A crucial instrument of IMF surveillance is Article IV
consultation, which focuses on a systematic review of economic
developments and policies in the member country and how these policies
have affected the exchange rates and balance of payments of other
countries.
Relevant structural policies are also examined if
these are germane to macro-economic developments and policies. In recent
years, surveillance has also taken into account such topics as poverty,
industrial, market and environmental issues. As financial markets across
the world have become more integrated, IMF surveillance has become more
focused on capital account, and financial and banking issues.
Aside from country surveillance, IMF also conducts
surveillance at the global and regional levels. So far as global
surveillance is concerned, the IMF’s World Economic Outlook prepared
twice year and International Capital Markets Report provide opportunities
to assess global implications of members’ policies and give an
analytical account of key developments in the international monetary
system and its prospects.
While conducting regional surveillance, the IMF
examines the policies pursued at regional levels. The IMF has also
increased its participation in member countries regional initiatives.
Experience indicates that delayed adjustment forced by
markets can be more costly and disruptive than measures promptly taken.
There is, therefore, a greater need for continuous policy review by all
countries and for the Fund to participate more fully in the process.

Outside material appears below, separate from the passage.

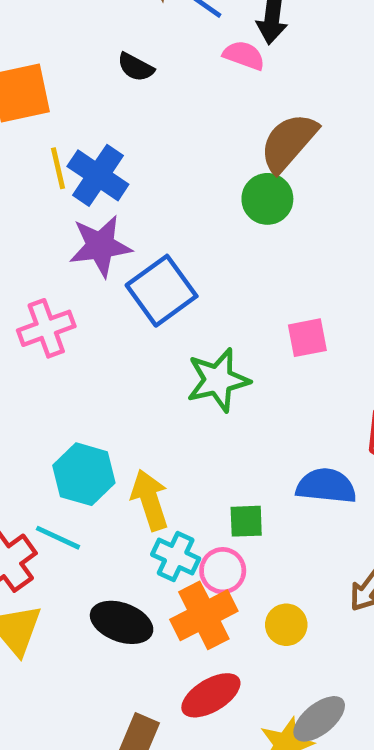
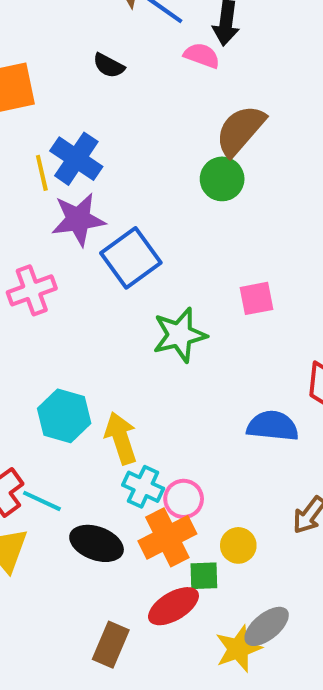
yellow line: (58, 168) -> (42, 173), moved
green square: (246, 521) -> (204, 576), moved
cyan line: (58, 538) -> (42, 501), moved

In the interest of stabilising the international
economic situation, the IMF should strengthen its surveillance over
industrial countries. Financial policies of the major industrial countries
determine to a large extent the stability of the international capital
markets and a lack of balance in their macro-economic policies and
insufficient policy coordination can result in sharp fluctuations in
interest rates and exchange rates. Instability in interest rates and
exchange rates among industrial countries impose costs on developing
countries, owing to their limited opportunities to hedge against movements
in these rates.
Recent events have also clearly demonstrated that
effectiveness of Fund surveillance is predicated on the timely provision
of data. In this behalf it is heartening to learn that the Fund has helped
to develop and disseminate a set of standards regarding the coverage,
frequency and timelines of data, their quality and integrity, and their
availability to the public. Countries subscribing to this special ‘data
dissemination’ standard agree to adhere to these sound practices and to
provide information to the public via an electronic bulletin board on the
Internet provided by the Fund.
The transparency provides market participants with
information needed to form judgments on policies and performance of
subscribing countries and thereby contributes to more informed investment
decisions.
In recent years, the Fund has adopted several measures
to make surveillance more effective with close policy dialogue with
countries and increased focus on countries that were seen to be at risk
and where financial tensions were likely to spill over to other countries.

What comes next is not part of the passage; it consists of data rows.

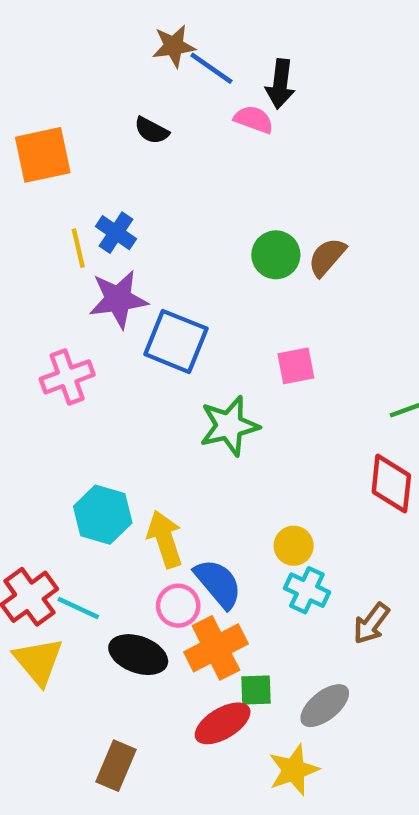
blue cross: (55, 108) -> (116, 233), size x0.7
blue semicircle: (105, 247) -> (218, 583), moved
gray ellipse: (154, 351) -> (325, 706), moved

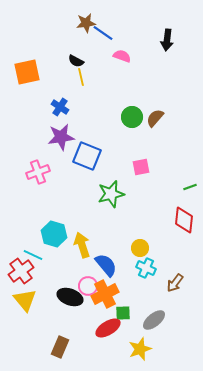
black arrow: (280, 84) -> (167, 40), moved
yellow line: (78, 248) -> (81, 77), moved
pink circle: (178, 606) -> (88, 286), moved
cyan line: (78, 608) -> (33, 255), moved

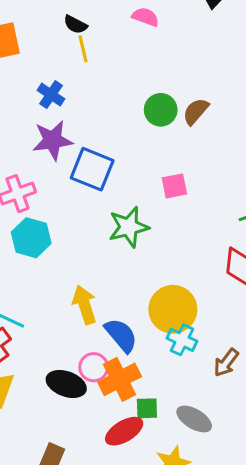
cyan hexagon: (54, 234) -> (31, 238), moved
yellow circle: (140, 248) -> (173, 309), size x1.8
gray ellipse: (154, 320) -> (194, 419), turned 70

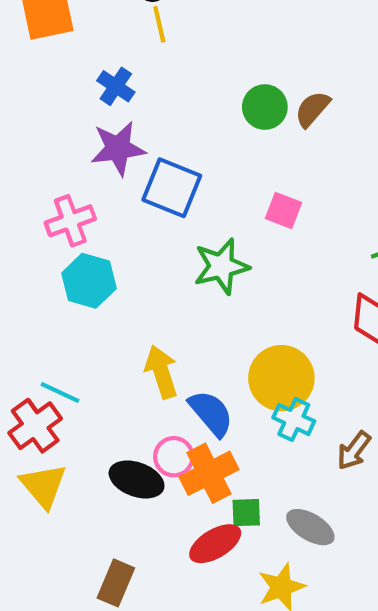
pink square: (174, 186) -> (283, 210), turned 32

It is generally recognised that the sound evolution of
the world economy calls for greater attention to new issues and risks. At
the same time, the traditional areas of surveillance should not be
neglected. To make these competitive objectives compatible, the following
principles have been agreed upon by the Fund:
(a) Article IV consultations will concentrate on core
topics directly linked to the Fund’s statutory mandate to exercise
“surveillance over exchange rate policies of members.”
(b) Greater attention will be paid to capital account
developments.
(c) Countries where developments have potential
spill-over effects on others will be more closely watched.
(d) Where important economic policies are formulated
at supra-national level, with potential impact on several economics, the
Fund will continue to strengthen its focus on regional surveillance.